Hanfsamen im Müsli, Brot oder im Gebäck ist nicht nur eine Leckerei, sondern auch legal. Viele wertvolle Inhaltsstoffe sorgen für Wohlbefinden und vor allem die ungesättigten Fettsäuren und Ballaststoffe braucht der menschliche Körper regelmäßig. Hanfsamen kann man daher in Naturkostgeschäften und auch in verschiedenen Headshops kaufen.

Gesetze beachten

Da über das Internet natürlich auch Anbieter aus dem Ausland problemlos erreicht werden können, sollte man beim Shoppen darauf achten, nicht mit dem Gesetz in Konflikt zu geraten. Seit 1998 ist der Besitz von THC-haltigem Hanf in Deutschland verboten und natürlich steht auch der Anbau unter Strafe. Es gibt allerdings verschiedene Hanfsorten, die nur geringe Mengen Tetrahydrocannabinol enthalten und damit nicht unter das BtMG (Betäubungsmittelgesetz) fallen.
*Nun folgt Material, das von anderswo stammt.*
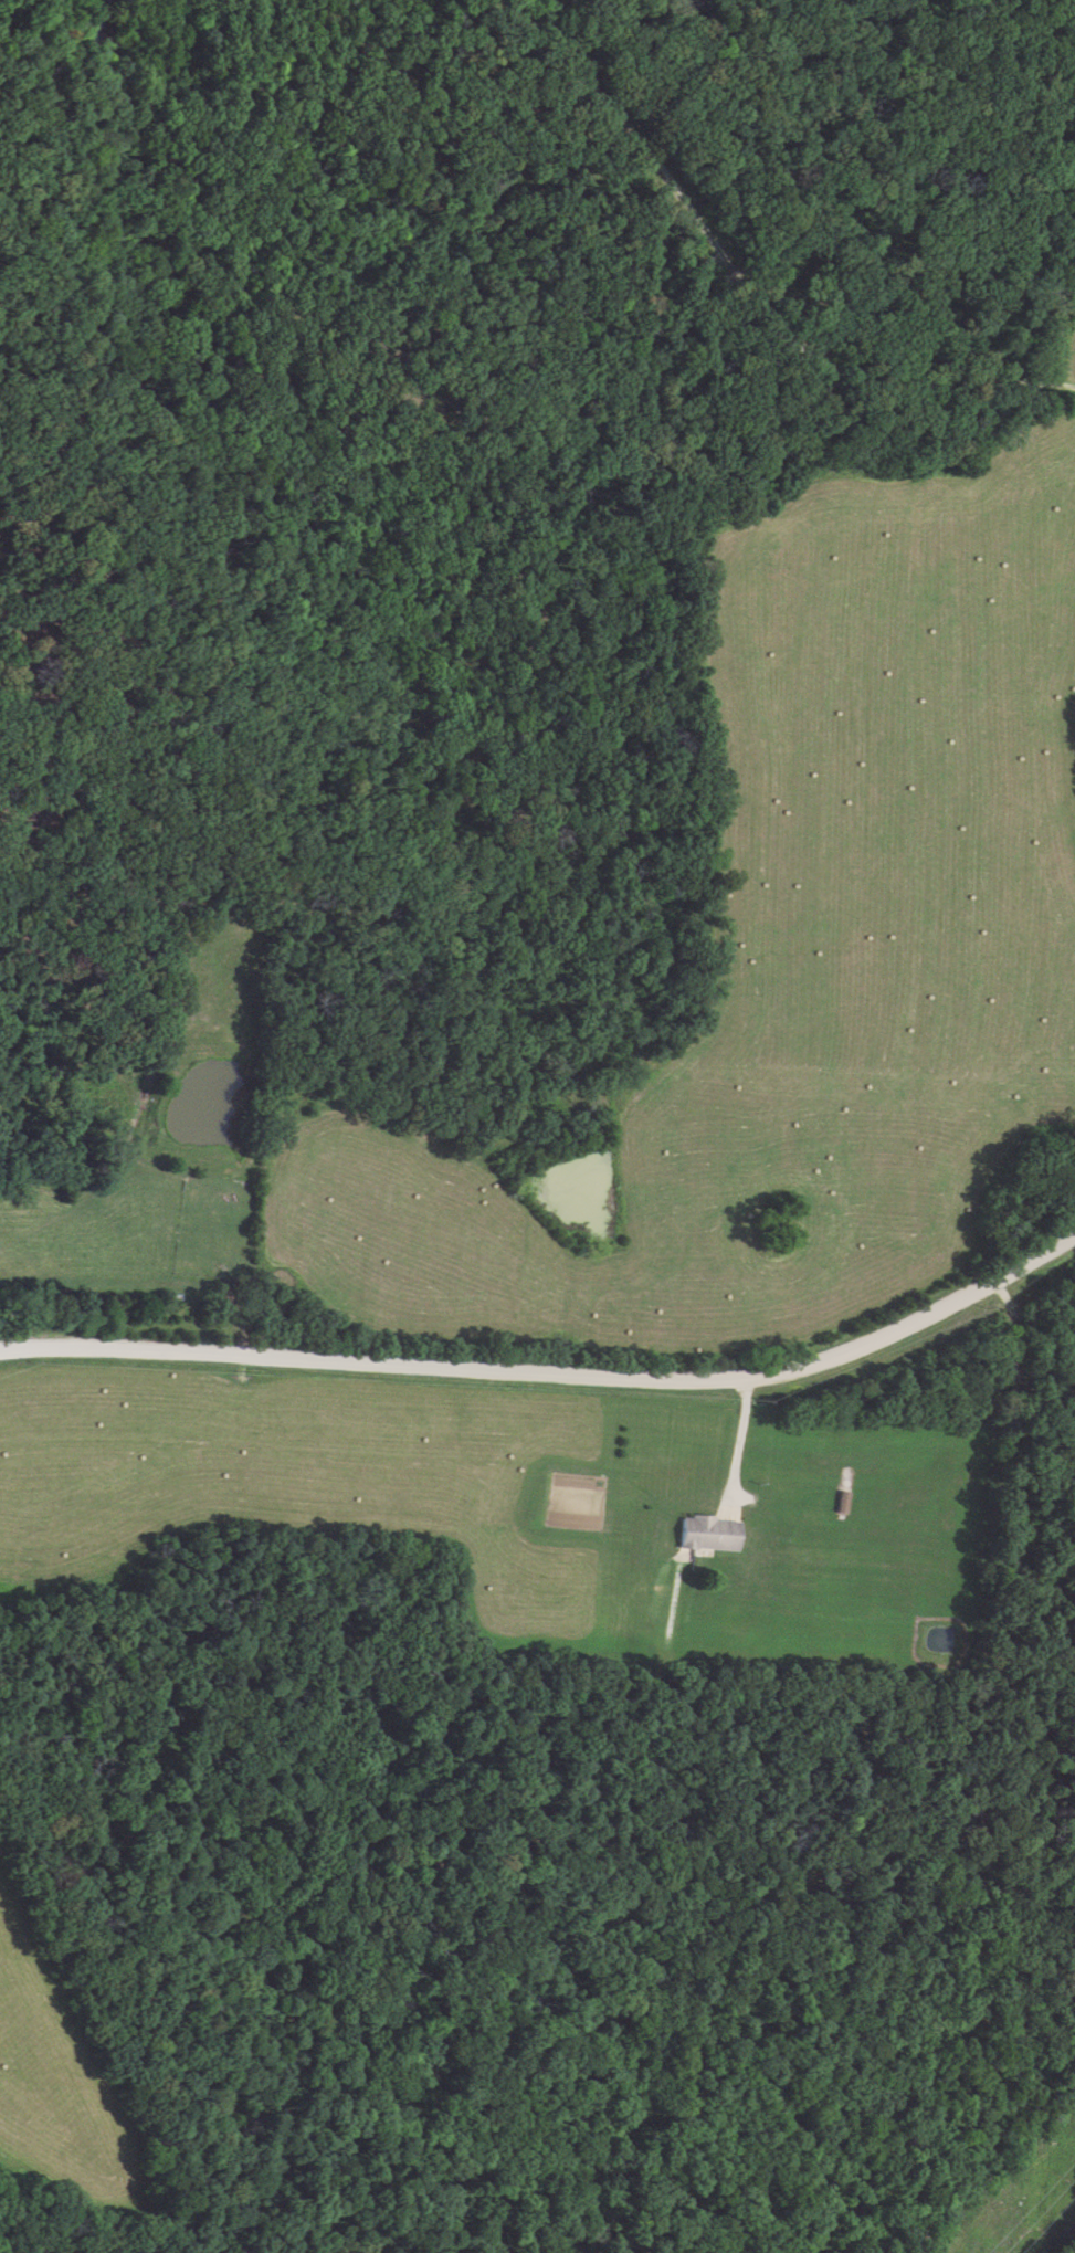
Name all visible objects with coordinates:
road: (756, 299)
road: (549, 1377)
road: (737, 1438)
road: (1014, 1486)
building: (706, 1535)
Speisehanf enthält weniger als 0,3 % THC und ist damit auch in Deutschland legal erhältlich und zum Verzehr freigegeben. In der Regel werden die Samen des Speisehanfs als nicht keimfähig verkauft, wobei hier natürlich  nicht immer kontrolliert wird, ob der Hanfsamen tatsächlich nicht keimt. Online findet man in verschiedenen Formen Informationen dazu. Dazu findet man auf solchen Seiten auch verschiedene Links zu Online Shops, die Hanfsamen und weiterführende Informationen anbieten.

Hanfsamen fürs Müsli

Wer Hanfsamen als Zusatz für sein Müsil kaufen möchte, kann dies problemlos in jedem Naturkostladen tun oder auch einen Headshop dafür nutzen. Allein mit diesem Suchbegriff wird man im Netz schnell fündig und kann aus verschiedenen Anbietern wählen. Headshops sind in Deutschland und Österreich nämlich legal, solange die Droge selbst nicht verkauft wird, während in einigen anderen Ländern wie beispielsweise Frankreich auch der Verkauf von Feinwaagen mit einem Hanfblattsymbol verboten ist. Was mit den Angeboten aus den deutschen Headshops hinter verschlossenen Türen geschieht, bleibt natürlich jedem selbst überlassen und Shops, die sich an deutsche Gesetze halten, müssen für sich und ihre Kunden auch keine Probleme befürchten, solange nicht Samen und Hilfsmittel für den Anbau zusammen verkauft wurden.